ECLI:NL:RBROT:2023:10618
Rechtbank Rotterdam
- Eerste aanleg - enkelvoudig
- Rechtspraak.nl
Niet-ontvankelijkheid van beroep inzake naheffingsaanslag parkeerbelasting door gebrek aan belanghebbendheid
In deze uitspraak van de Rechtbank Rotterdam op 10 november 2023, met zaaknummer ROT 22/4159, is het beroep van eiser tegen een aanmaning over de betaling van een naheffingsaanslag parkeerbelasting beoordeeld. De aanmaning was verzonden op 14 juni 2022, en het bezwaar van eiser tegen de naheffingsaanslag was op 11 augustus 2022 door de invorderingsambtenaar ongegrond verklaard. Eiser, vertegenwoordigd door mr. N.G.A. Voorbach, heeft beroep ingesteld, maar de rechtbank heeft vastgesteld dat eiser geen belanghebbende is in de zin van artikel 1:2, eerste lid, van de Algemene wet bestuursrecht (Awb). Dit komt doordat het belang van eiser niet rechtstreeks betrokken is bij de uitspraak op bezwaar die betrekking had op de naheffingsaanslag van een derde partij, [naam 2].

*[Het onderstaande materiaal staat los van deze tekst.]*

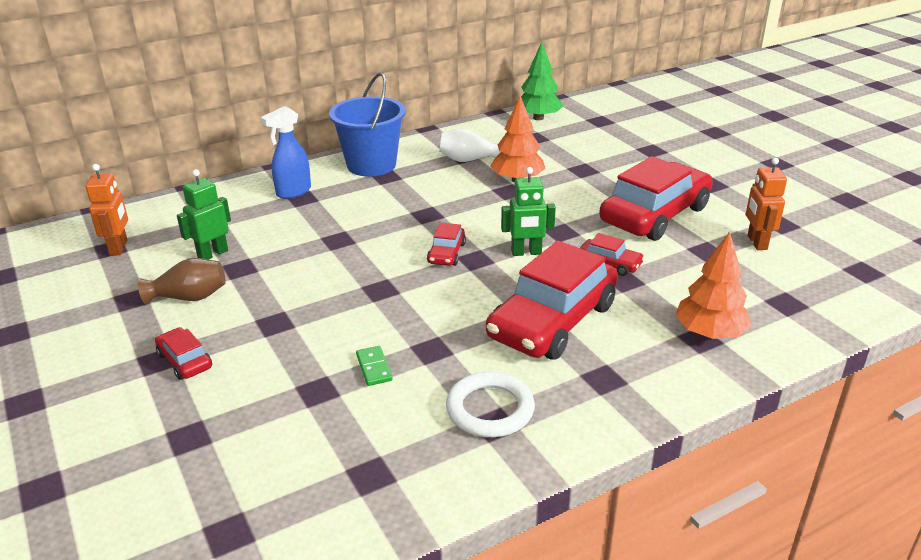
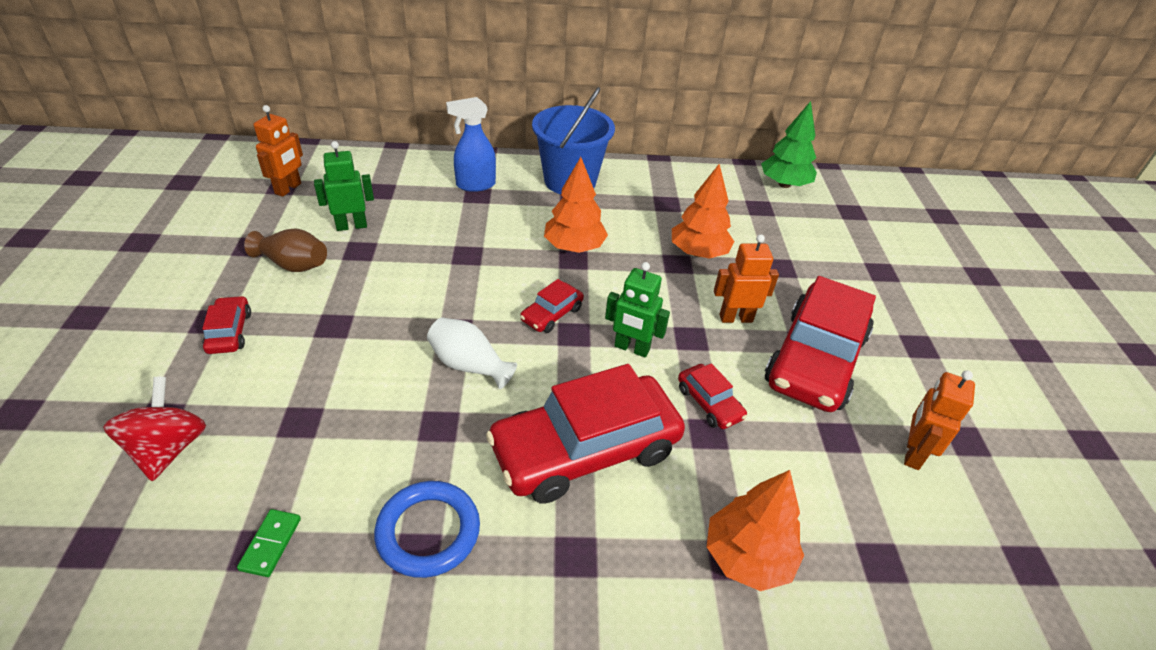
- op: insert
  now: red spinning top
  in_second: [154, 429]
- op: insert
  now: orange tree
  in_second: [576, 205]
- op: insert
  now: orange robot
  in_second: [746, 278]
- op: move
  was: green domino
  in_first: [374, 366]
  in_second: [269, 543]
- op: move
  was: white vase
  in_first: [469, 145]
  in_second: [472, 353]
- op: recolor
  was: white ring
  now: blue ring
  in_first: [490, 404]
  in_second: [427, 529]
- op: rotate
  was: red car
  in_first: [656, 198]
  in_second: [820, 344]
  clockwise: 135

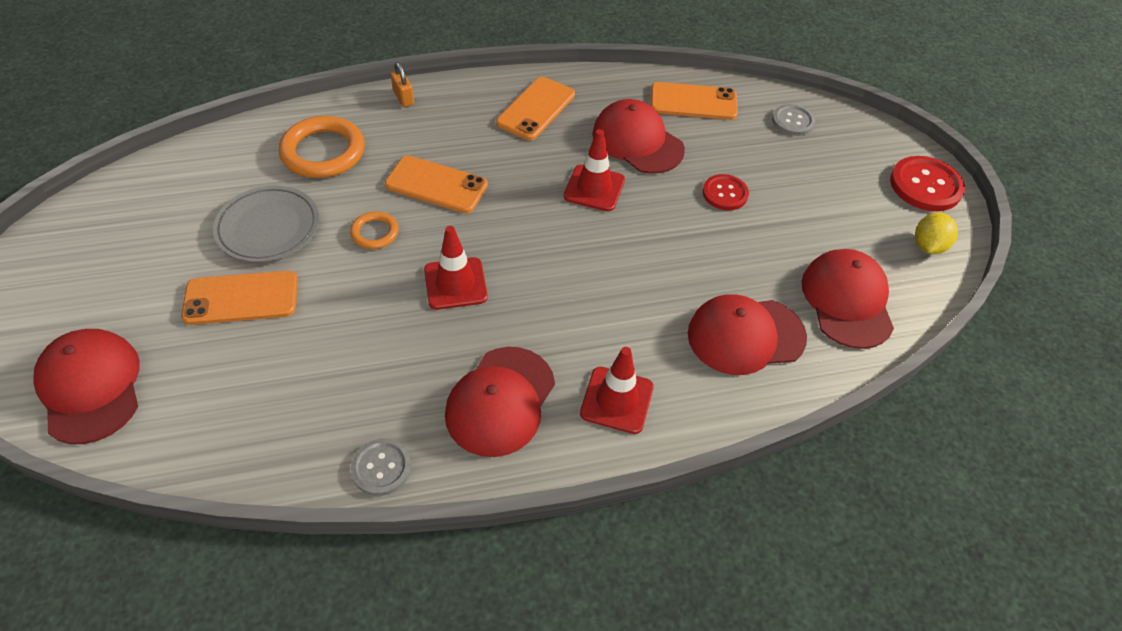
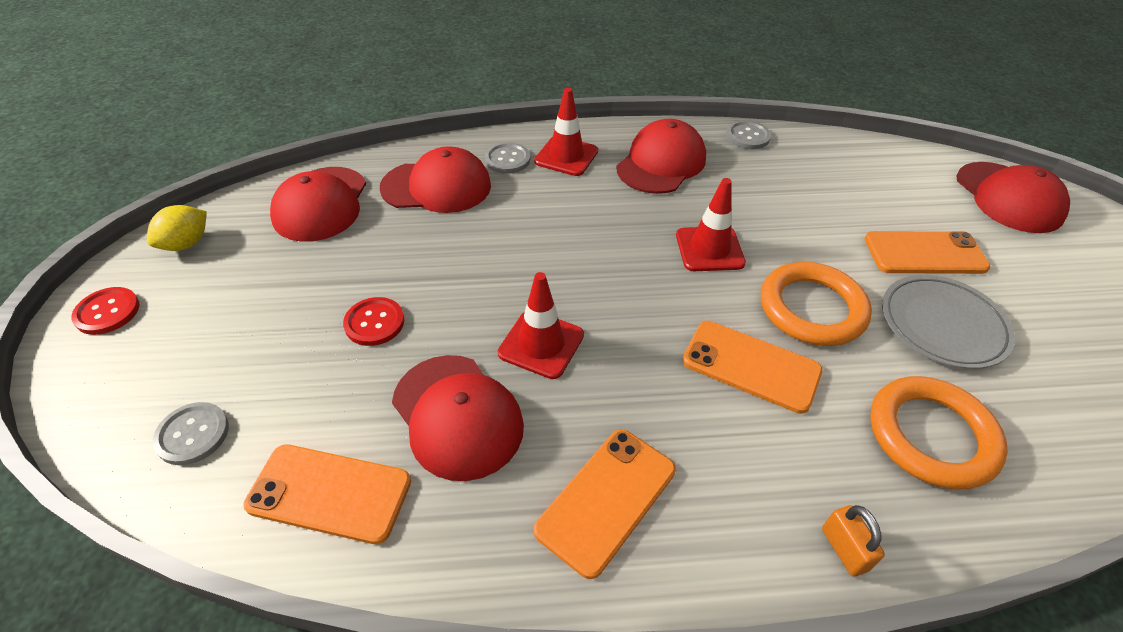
- op: insert
  now: grey button
  in_second: [507, 158]
- op: resize
  was: orange ring
  in_first: [374, 230]
  in_second: [816, 304]
  ratio: 1.89
- op: resize
  was: red button
  in_first: [927, 183]
  in_second: [105, 311]
  ratio: 0.63

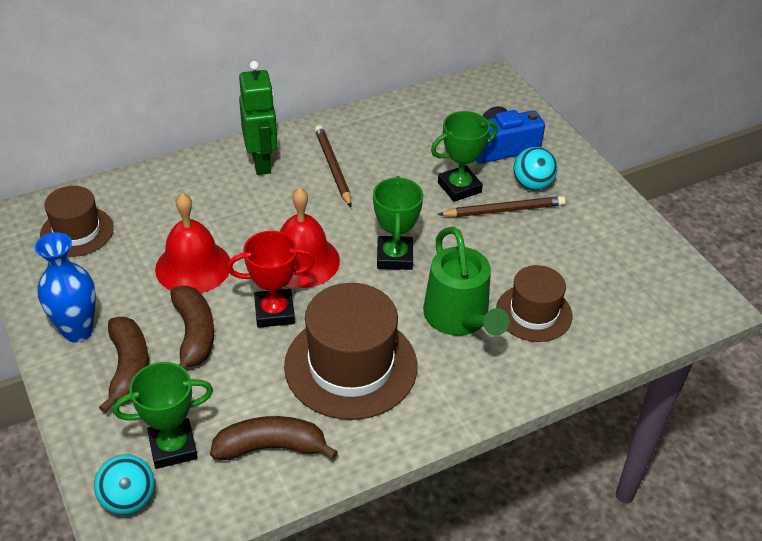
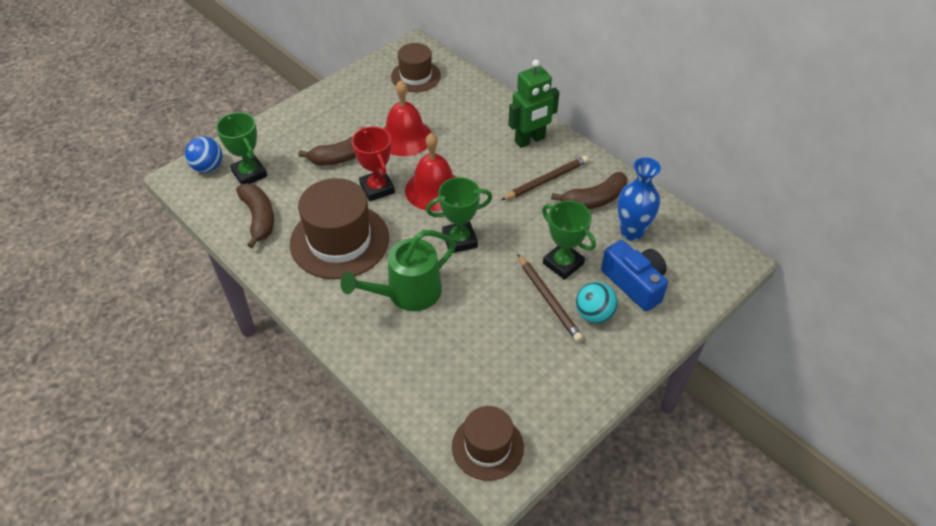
- op: move
  was: blue vase
  in_first: [65, 287]
  in_second: [639, 199]
- op: move
  was: brown banana
  in_first: [124, 365]
  in_second: [589, 190]
- op: move
  was: brown hat
  in_first: [534, 303]
  in_second: [488, 443]
- op: recolor
  was: turquoise ball
  now: blue ball
  in_first: [124, 484]
  in_second: [203, 154]

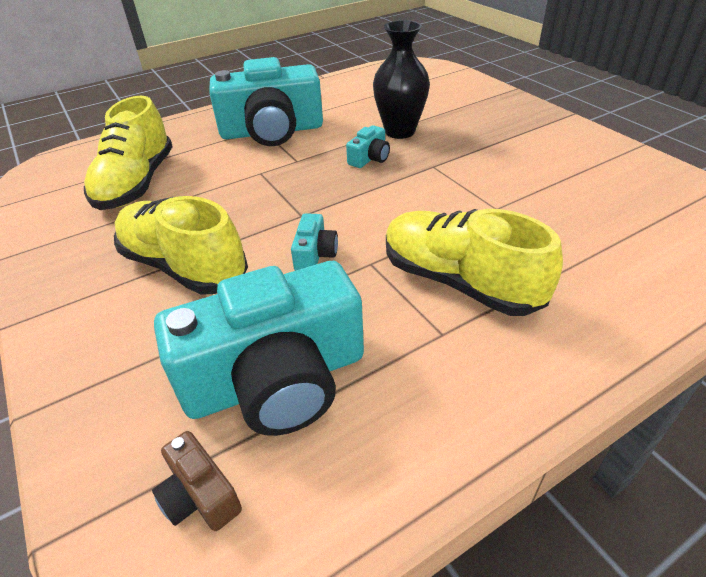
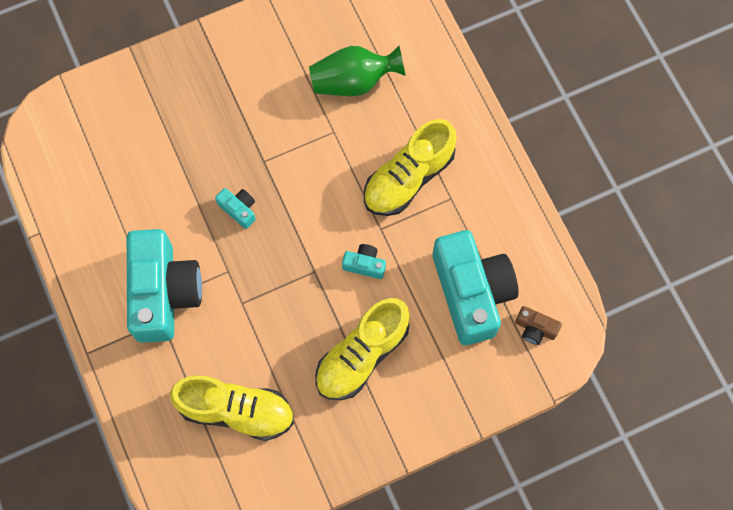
- op: delete
  was: black vase
  in_first: [401, 79]
- op: insert
  now: green vase
  in_second: [357, 71]
- op: rotate
  was: brown camera
  in_first: [197, 481]
  in_second: [538, 325]
  clockwise: 60

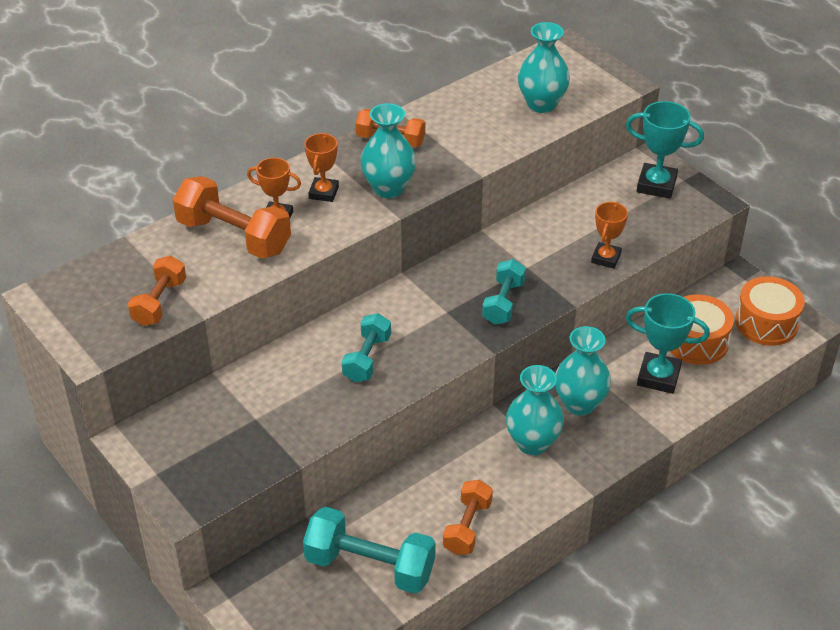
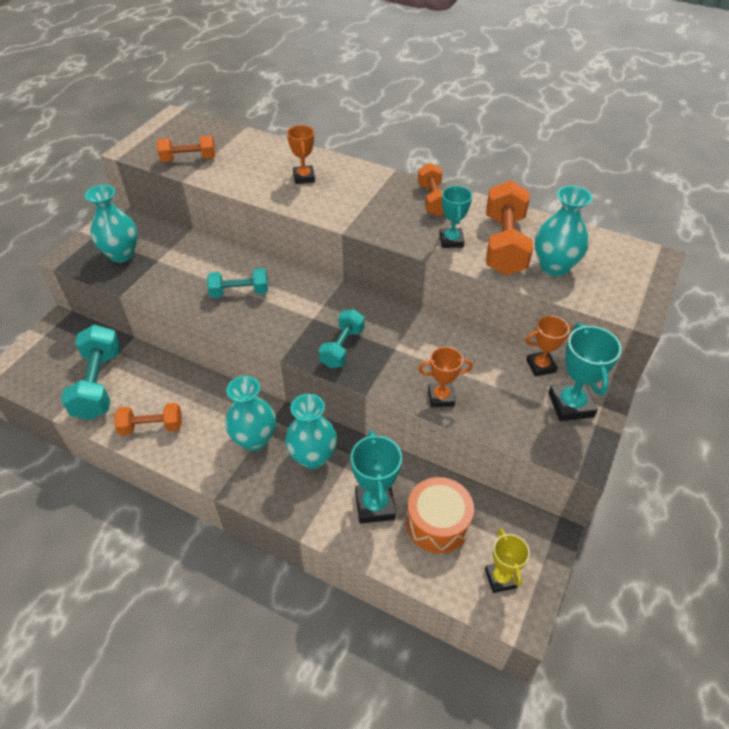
- op: insert
  now: turquoise trophy
  in_second: [455, 217]
- op: move
  was: orange dumbbell
  in_first: [232, 217]
  in_second: [509, 227]
- op: move
  was: orange trophy
  in_first: [321, 167]
  in_second: [549, 346]
- op: move
  was: turquoise vase
  in_first: [388, 150]
  in_second: [111, 223]
- op: replace
  was: orange drum
  now: yellow trophy
  in_first: [770, 311]
  in_second: [507, 560]
- op: rotate
  was: turquoise dumbbell
  in_first: [504, 292]
  in_second: [342, 338]
  clockwise: -60

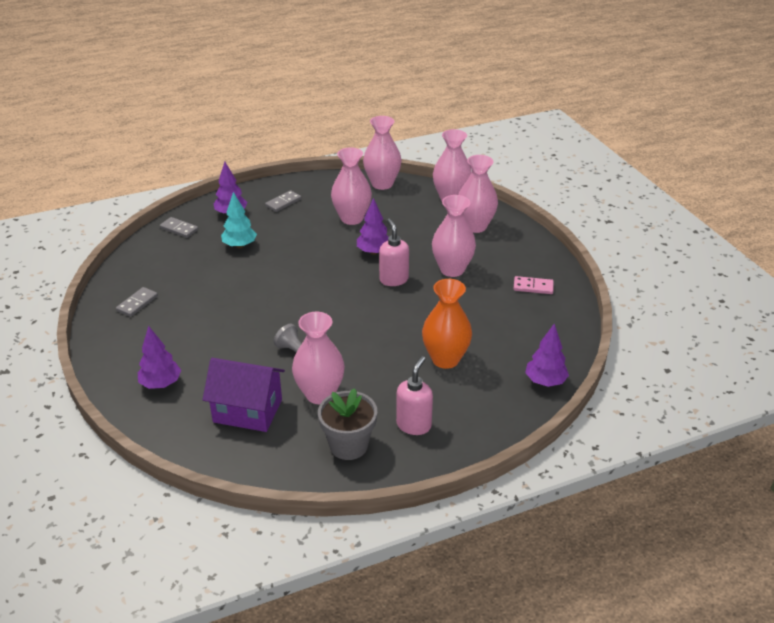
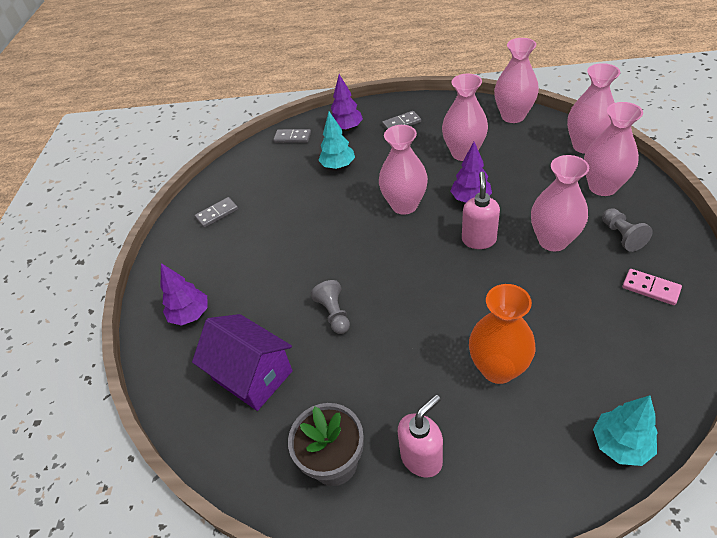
- op: insert
  now: grey pawn
  in_second: [627, 230]
- op: move
  was: pink vase
  in_first: [318, 358]
  in_second: [403, 170]
- op: recolor
  was: purple tree
  now: turquoise tree
  in_first: [547, 355]
  in_second: [625, 430]
- op: rotate
  was: grey domino
  in_first: [179, 227]
  in_second: [292, 136]
  clockwise: -45

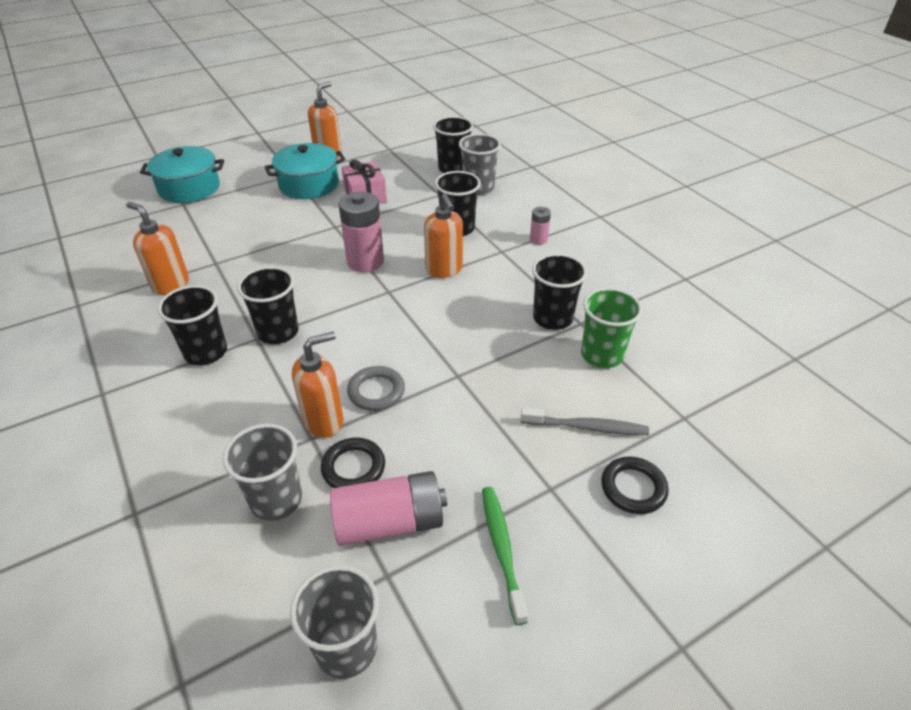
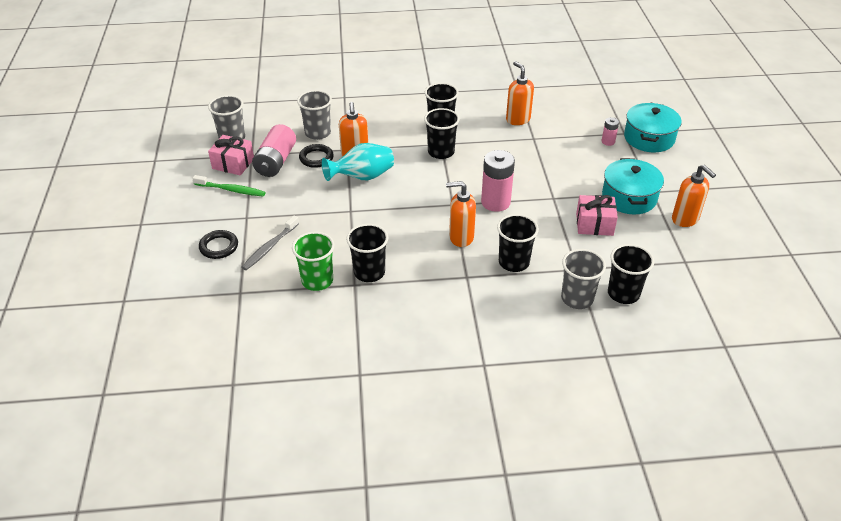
- op: insert
  now: pink gift
  in_second: [231, 155]
- op: move
  was: pink battery
  in_first: [540, 226]
  in_second: [610, 131]
- op: replace
  was: grey ring
  now: turquoise vase
  in_first: [376, 388]
  in_second: [358, 162]
- op: rotate
  was: orange soap dispenser
  in_first: [157, 248]
  in_second: [520, 93]
  clockwise: -90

De rechtbank heeft op 3 oktober 2023 de zaak behandeld, maar beide partijen zijn niet verschenen. De rechtbank heeft vastgesteld dat de uitnodiging voor de zitting op regelmatige wijze aan eiser is aangeboden. Gezien het feit dat eiser niet als belanghebbende kan worden aangemerkt, heeft de rechtbank het beroep niet-ontvankelijk verklaard op grond van artikel 8:1 van de Awb. Dit betekent dat er geen inhoudelijke beoordeling van het beroep plaatsvond en dat eiser geen griffierecht terugkrijgt, noch een vergoeding van proceskosten.
De uitspraak is openbaar uitgesproken en een afschrift is verzonden aan de betrokken partijen. Eiser heeft de mogelijkheid om hoger beroep in te stellen bij het gerechtshof Den Haag binnen zes weken na verzending van de uitspraak.